◆ Written task A
Can you repeat the part of the forum post on creature types that starts with "Warforged were constructs, sentient, and" and goes on through "traits, dontcha know)."?
◆ Written task B
Can you restate the paragraph of the forum post on creature types that begins "You're right that earth elementals" in a single shorter sentence?
◆ Written task C
In the forum post on creature types, what are the answers to these questions?
(i) Which subtype is listed under Undead?
(ii) According to the line quoted from Zurai, what are Earth Elementals?
(iii) What three things does the poster want Stone Golems to be?

◆ Text excerpt
You're right that earth elementals are intelligent and self aware. So we come to the Warforged, who is *also* intelligent and self aware, but uses different rules to be so.

I would be happier if:
Inevitables were constructs, lawful, extraplanar, and sentient (but immune to sneak attack; no discernable anatomy) -- but this is a change; to be true to 3.X, they'd be "living" instead of sentient, with whatever that entailed.
Warforged were constructs, sentient, and "living" (with whatever that means for a living construct now)
Earth Elementals were constructs, earthiful, extraplanar, and sentient
and
Stone Golems were constructs, stone (I like material descriptors, what can I say? :) ), and golems (for the shared traits, dontcha know).
 

Zurai said:
Earth Elementals are intelligent and self-aware.
But the type won't imply ability scores, so this difference will not be thanks to it in 4e.

How about this:

Types (and common subtypes):

Beast (dragon, insect, outsider)
Humanoid (centauroid, avian, giant, fey, outsider)
Undead (ghost)
Elemental (golem, ooze, plant, construct)

◆ Data extract

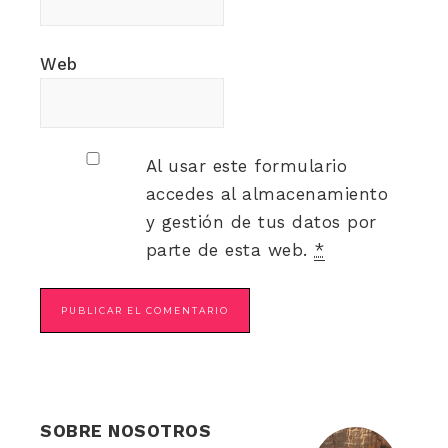
Web
Al usar este formulario
accedes al almacenamiento
y gestión de tus datos por
parte de esta web.
*
SOBRE NOSOTROS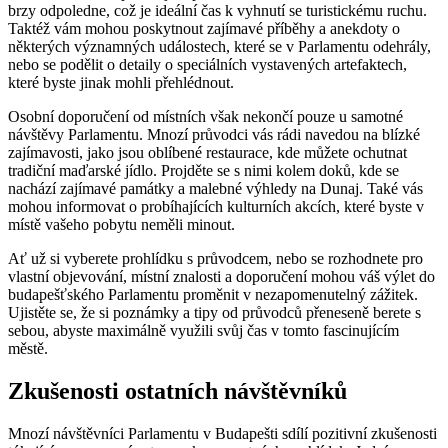
brzy odpoledne, což je ideální čas k vyhnutí se turistickému ruchu.
Taktéž vám mohou poskytnout zajímavé příběhy a anekdoty o
některých významných událostech, které se v Parlamentu odehrály,
nebo se podělit o detaily o speciálních vystavených artefaktech,
které byste jinak mohli přehlédnout.
Osobní doporučení od místních však nekončí pouze u samotné
návštěvy Parlamentu. Mnozí průvodci vás rádi navedou na blízké
zajímavosti, jako jsou oblíbené restaurace, kde můžete ochutnat
tradiční maďarské jídlo. Projděte se s nimi kolem doků, kde se
nachází zajímavé památky a malebné výhledy na Dunaj. Také vás
mohou informovat o probíhajících kulturních akcích, které byste v
místě vašeho pobytu neměli minout.
Ať už si vyberete prohlídku s průvodcem, nebo se rozhodnete pro
vlastní objevování, místní znalosti a doporučení mohou váš výlet do
budapešťského Parlamentu proměnit v nezapomenutelný zážitek.
Ujistěte se, že si poznámky a tipy od průvodců přeneseně berete s
sebou, abyste maximálně využili svůj čas v tomto fascinujícím
městě.
Zkušenosti ostatních návštěvníků
Mnozí návštěvníci Parlamentu v Budapešti sdílí pozitivní zkušenosti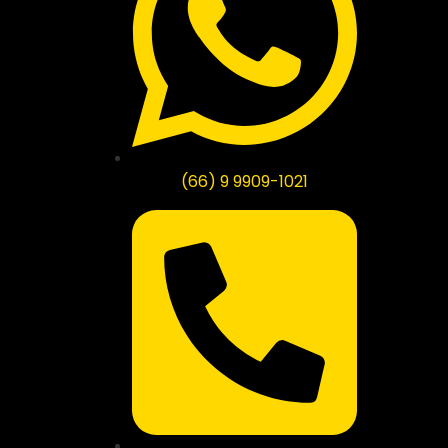
(66) 9 9909-1021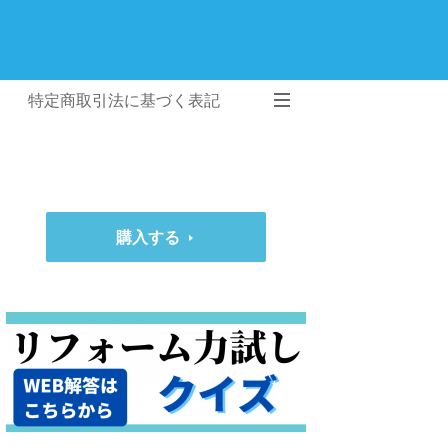
特定商取引法に基づく表記
購入する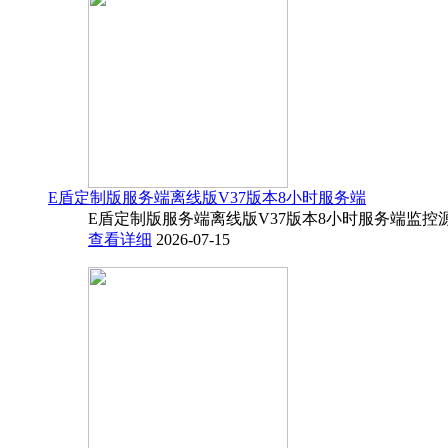
E盾定制版服务端离线版V37版本8小时服务端
E盾定制版服务端离线版V37版本8小时服务端监控源码
查看详细
2026-07-15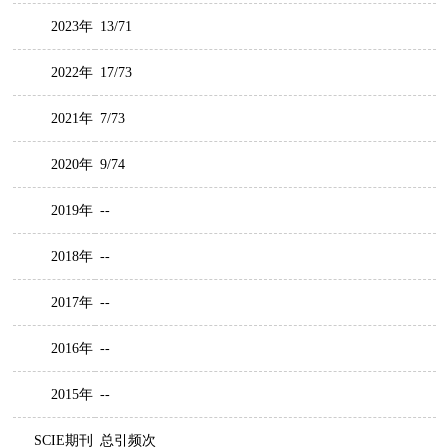
2023年
13/71
2022年
17/73
2021年
7/73
2020年
9/74
2019年
--
2018年
--
2017年
--
2016年
--
2015年
--
SCIE期刊
总引频次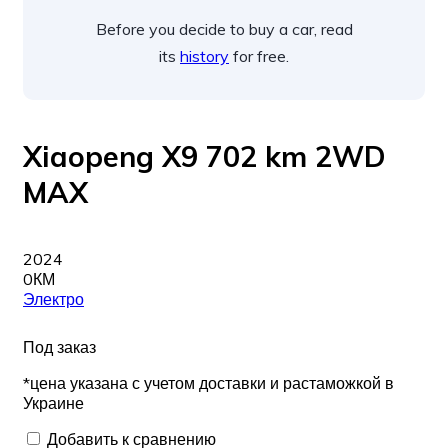
Before you decide to buy a car, read
its
history
for free.
Xiaopeng X9 702 km 2WD
MAX
2024
0КМ
Электро
Под заказ
*цена указана с учетом доставки и растаможкой в
Украине
Добавить к сравнению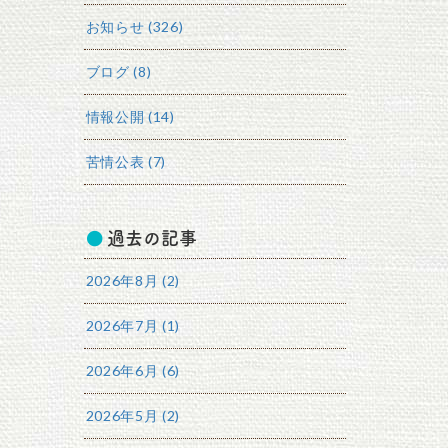
お知らせ (326)
ブログ (8)
情報公開 (14)
苦情公表 (7)
過去の記事
2026年8月 (2)
2026年7月 (1)
2026年6月 (6)
2026年5月 (2)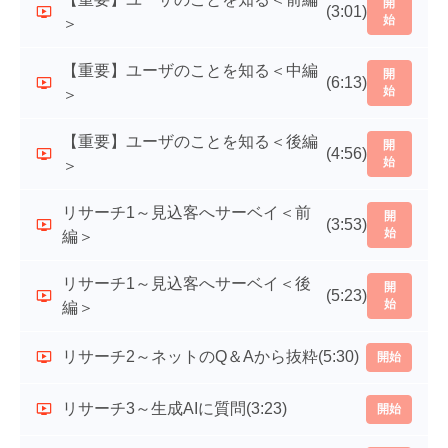
開
(3:01)
始
＞
【重要】ユーザのことを知る＜中編
開
(6:13)
始
＞
【重要】ユーザのことを知る＜後編
開
(4:56)
始
＞
リサーチ1～見込客へサーベイ＜前
開
(3:53)
始
編＞
リサーチ1～見込客へサーベイ＜後
開
(5:23)
始
編＞
リサーチ2～ネットのQ＆Aから抜粋
(5:30)
開始
リサーチ3～生成AIに質問
(3:23)
開始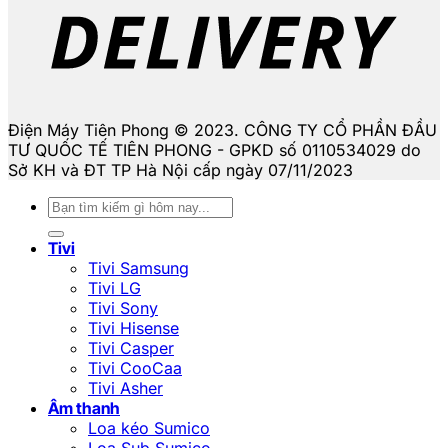
Điện Máy Tiên Phong © 2023. CÔNG TY CỔ PHẦN ĐẦU
TƯ QUỐC TẾ TIÊN PHONG - GPKD số 0110534029 do
Sở KH và ĐT TP Hà Nội cấp ngày 07/11/2023
Tìm
kiếm:
Tivi
Tivi Samsung
Tivi LG
Tivi Sony
Tivi Hisense
Tivi Casper
Tivi CooCaa
Tivi Asher
Âm thanh
Loa kéo Sumico
Loa Sub Sumico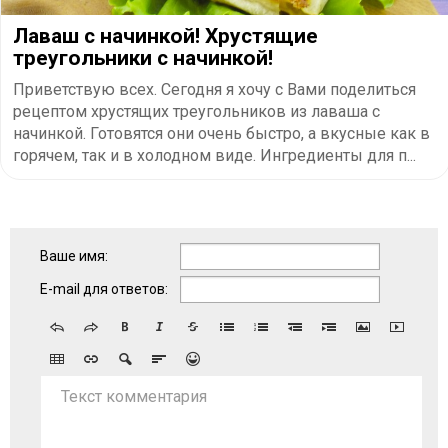
Лаваш с начинкой! Хрустящие
треугольники с начинкой!
Приветствую всех. Сегодня я хочу с Вами поделиться
рецептом хрустящих треугольников из лаваша с
начинкой. Готовятся они очень быстро, а вкусные как в
горячем, так и в холодном виде. Ингредиенты для п...
Ваше имя:
E-mail для ответов:
Текст комментария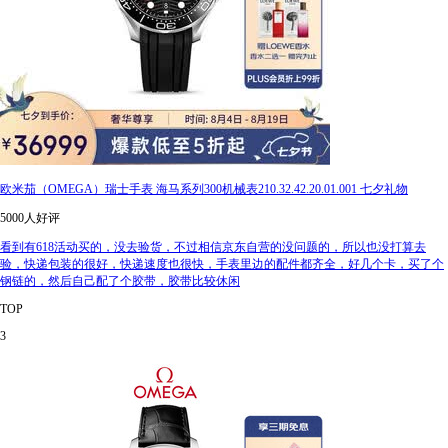
欧米茄（OMEGA）瑞士手表 海马系列300机械表210.32.42.20.01.001 七夕礼物
5000人好评
看到有618活动买的，没去验货，不过相信京东自营的没问题的，所以也没打算去
验，快递包装的很好，快递速度也很快，手表里边的配件都齐全，好几个卡，买了个
钢链的，然后自己配了个胶带，胶带比较休闲
TOP
3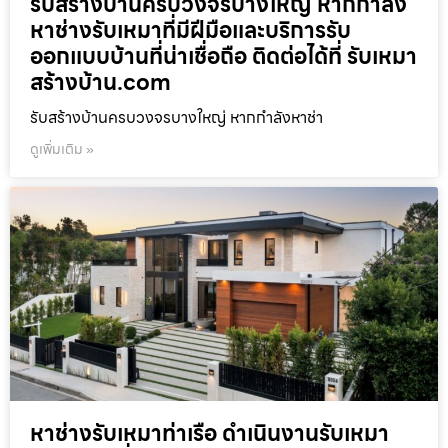
รับสร้างบ้านครบวงจรบางใหญ่ หากกำลัง
หาช่างรับเหมาที่มีฝีมือและบริการรับ
ออกแบบบ้านที่น่าเชื่อถือ ติดต่อได้ที่ รับเหมา
สร้างบ้าน.com
รับสร้างบ้านครบวงจรบางใหญ่ หากกำลังหาช่า
ดูเพิ่มเติม »
หาช่างรับเหมาท่าเรือ ดำเนินงานรับเหมา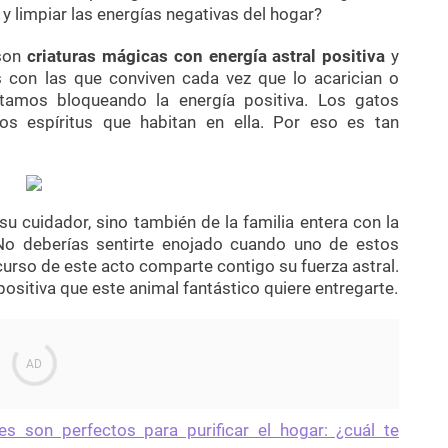
 limpiar las energías negativas del hogar?
 son
criaturas mágicas con energía astral positiva
y
s con las que conviven cada vez que lo acarician o
stamos bloqueando la energía positiva. Los gatos
s espíritus que habitan en ella. Por eso es tan
u cuidador, sino también de la familia entera con la
 No deberías sentirte enojado cuando uno de estos
scurso de este acto comparte contigo su fuerza astral.
a positiva que este animal fantástico quiere entregarte.
les son perfectos para purificar el hogar: ¿cuál te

◆ Answer A
Warforged were constructs, sentient, and "living" (with whatever that means for a living construct now)
Earth Elementals were constructs, earthiful, extraplanar, and sentient
and
Stone Golems were constructs, stone (I like material descriptors, what can I say? :) ), and golems (for the shared traits, dontcha know).

◆ Answer B
Earth elementals and the Warforged are both intelligent and self-aware, but the Warforged use different rules to be so.

◆ Answer C
(i) Ghost.
(ii) Intelligent and self-aware.
(iii) Constructs, stone, and golems.